The country’s current account deficit was recorded at $1.292 billion in July-August period of the year 2019-2020 as against $2.85 billion in the corresponding period of previous year, according to the latest data of State Bank of Pakistan (SBP).
The deficit has narrowed by $1.558 billion in the first two months of ongoing financial year as compared to the same period of last year.
The improvement in Pakistan’s external account has gained further momentum as current account deficit posted a decline of 55 percent during the first month of this fiscal year.
The country’s external account was under pressure for the last two years due to higher current account deficit followed by massive import payments. The government was forced to take massive borrowing to meet the current account deficit.
However, the federal government has taken steps to control the deficit by imposing duties on the imports.
The country’s trade deficit shrank by nearly 40 percent in the first two months of current fiscal year, driven largely by a decline in imports of non-essential luxury items.
Improvement in trade deficit coupled with slight growth in workers’ remittances resulted in massive reduction in the current account deficit during the first month of this fiscal year.
The country’s imports are continuously declining mainly due to imposition of duties and massive decline in machinery imports, following the conclusion of early phase of CPEC projects and slow economic activity.

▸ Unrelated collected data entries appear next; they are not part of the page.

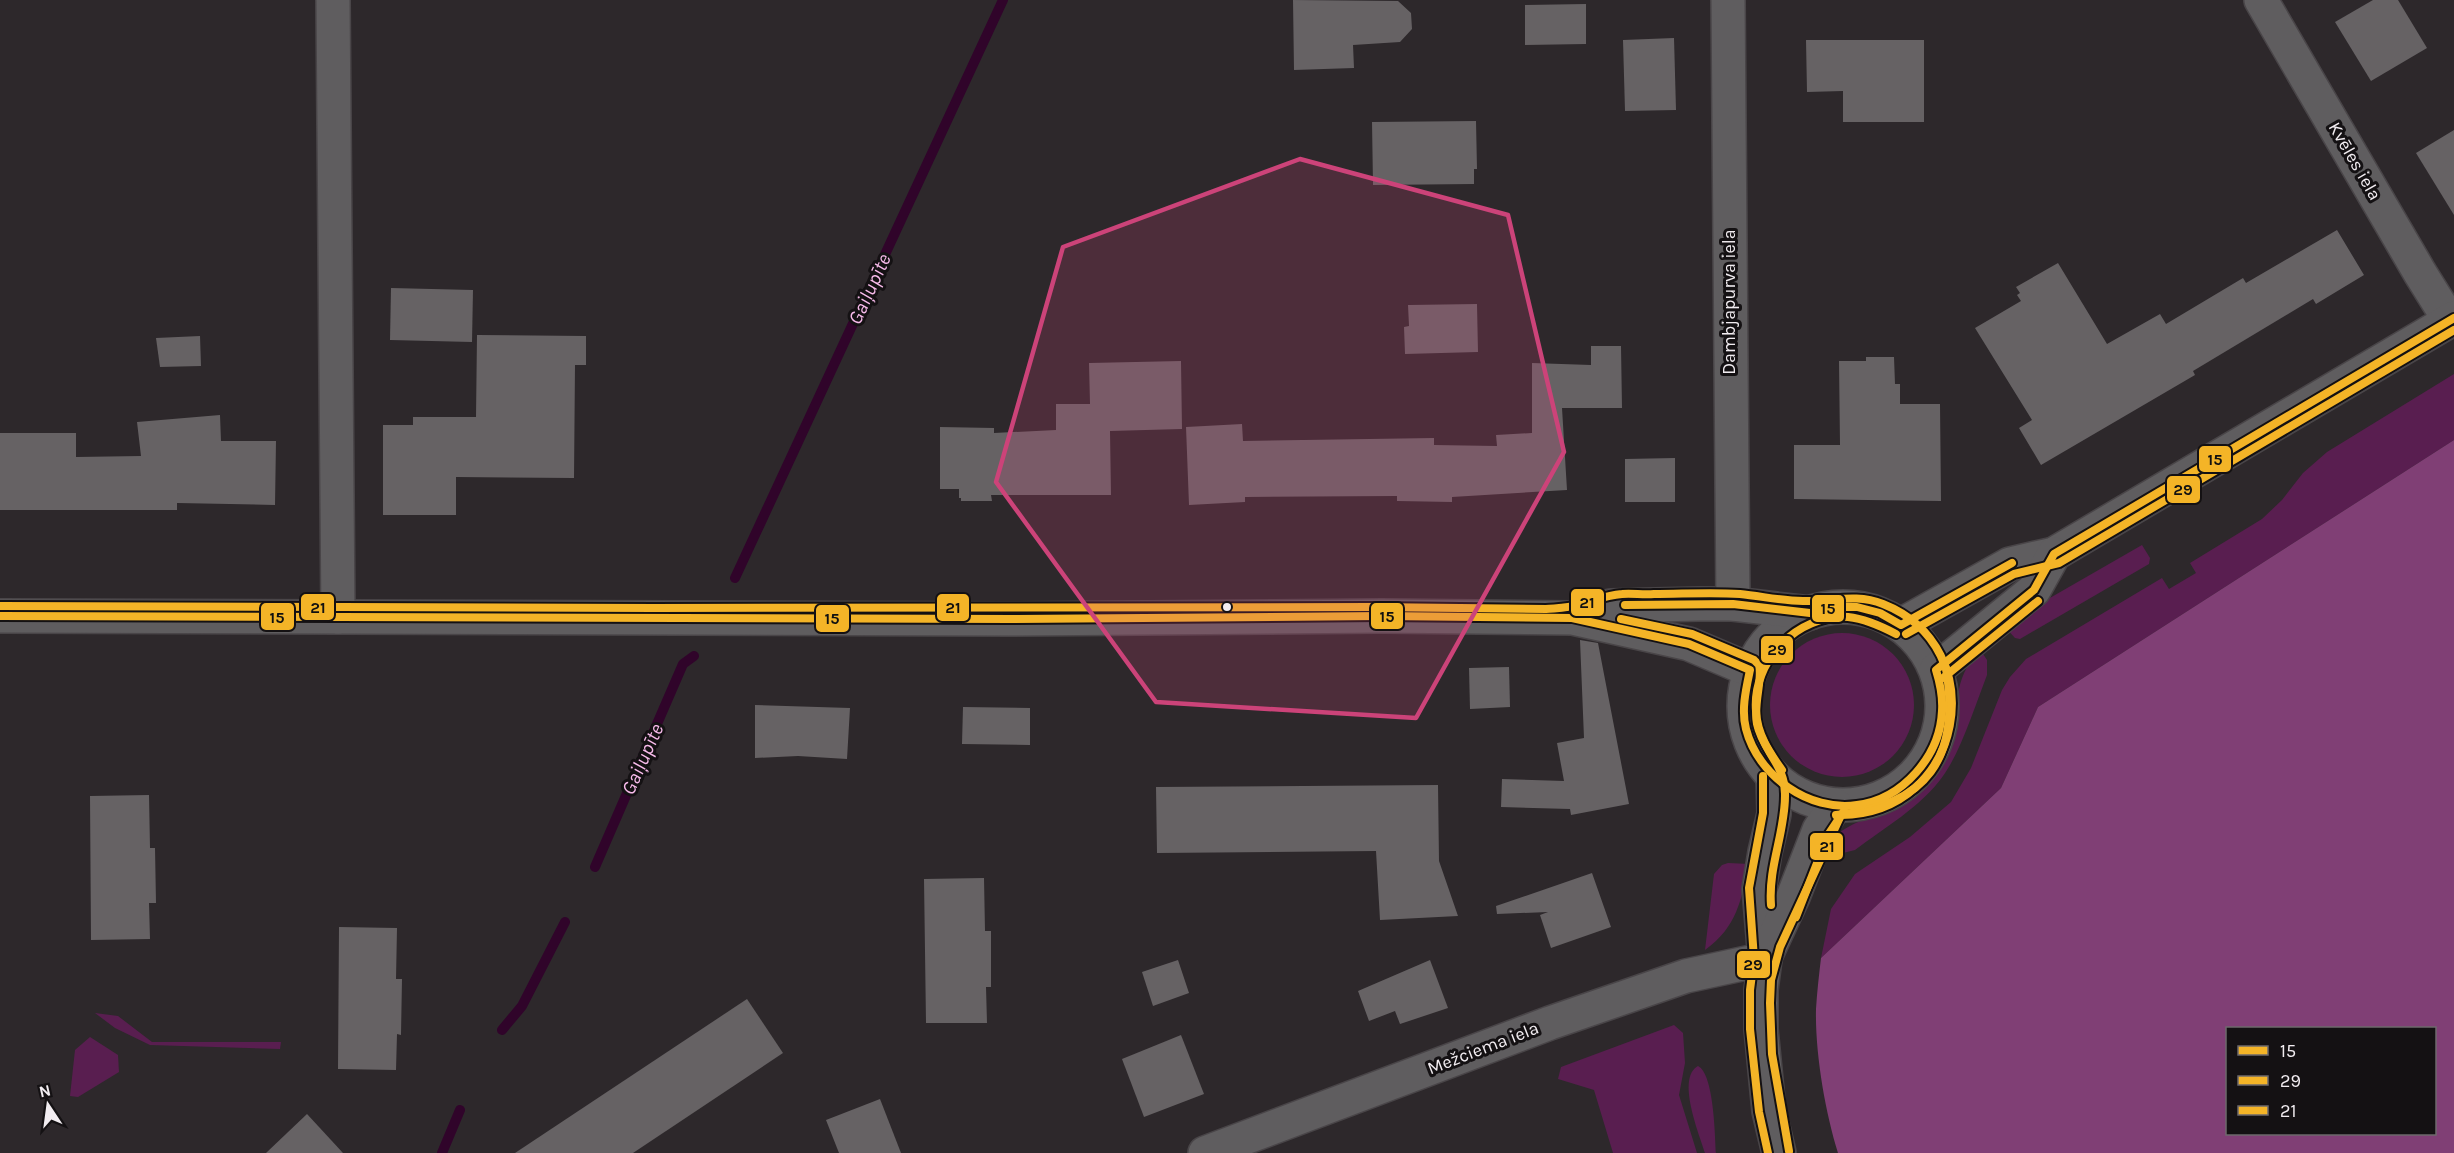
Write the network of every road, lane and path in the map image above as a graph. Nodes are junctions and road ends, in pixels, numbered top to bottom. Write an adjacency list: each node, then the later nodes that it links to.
1 (333, 0): 9 (street)
2 (1728, 0): 6 (street, Dambjapurva iela)
3 (2261, 0): 4 (street, Kvēles iela)
4 (2452, 320): 5 (street)
5 (2054, 554): 11 (street); 13 (street)
6 (1733, 604): 7 (street); 10 (street)
7 (1810, 613): 11 (street); 12 (street)
8 (0, 616): 9 (street)
9 (338, 617): 10 (street)
10 (1572, 618): 12 (street)
11 (1901, 625): 13 (street)
12 (1750, 670): 14 (street)
13 (1936, 670): 15 (street)
14 (1773, 776): 15 (street); 16 (street)
15 (1835, 805): 16 (street)
16 (1765, 959): 17 (street, Mežciema iela); 18 (street)
17 (1205, 1153)
18 (1779, 1153)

According to SBP, cumulative deficit of trade, services and income stood at $ 4.604 billion in first two months of FY20 as against $6.782 billion in the same period of last fiscal year.

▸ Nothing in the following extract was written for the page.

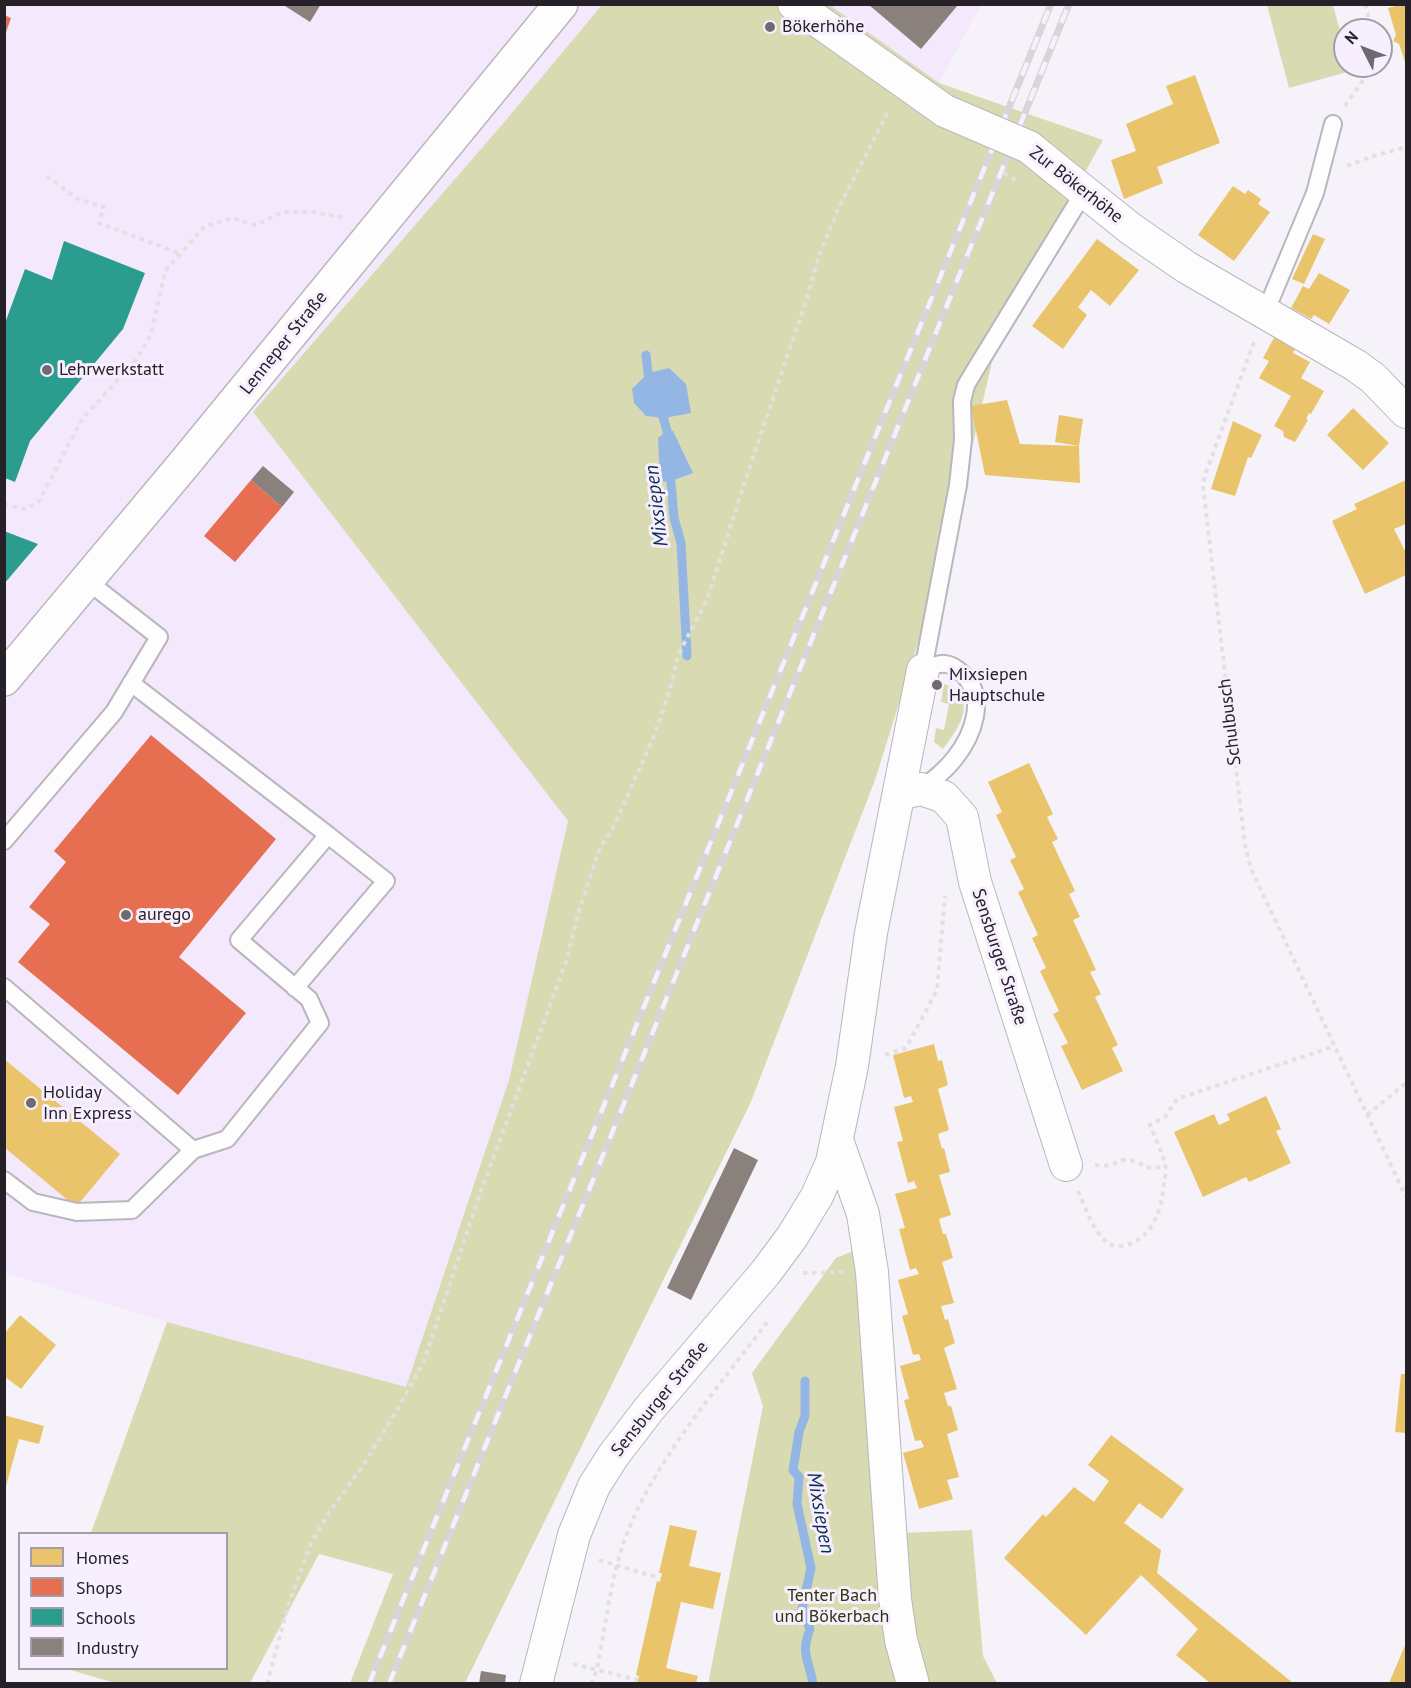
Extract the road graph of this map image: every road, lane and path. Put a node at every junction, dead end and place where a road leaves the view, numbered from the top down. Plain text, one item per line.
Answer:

The detailed analysis revealed that contractions in import bill of goods and services were the primary factors of massive decline in current account deficit.
With $7.704 billion imports and some $4.142 billion exports, the country’s overall goods deficit was declined by 40 percent to $3.562 billion in July-August period of the year 2019-20. The economists said that the lower current account deficit will also help to reduce the pressure on the depleting foreign exchange reserves of the country.
The total liquid foreign reserves held by the country stood at US$15,898.1 million on 13 September. “During the week ending 13 September 2019, SBP’s reserves increased by US$138million to US$8,600.4 million,” according to the SBP.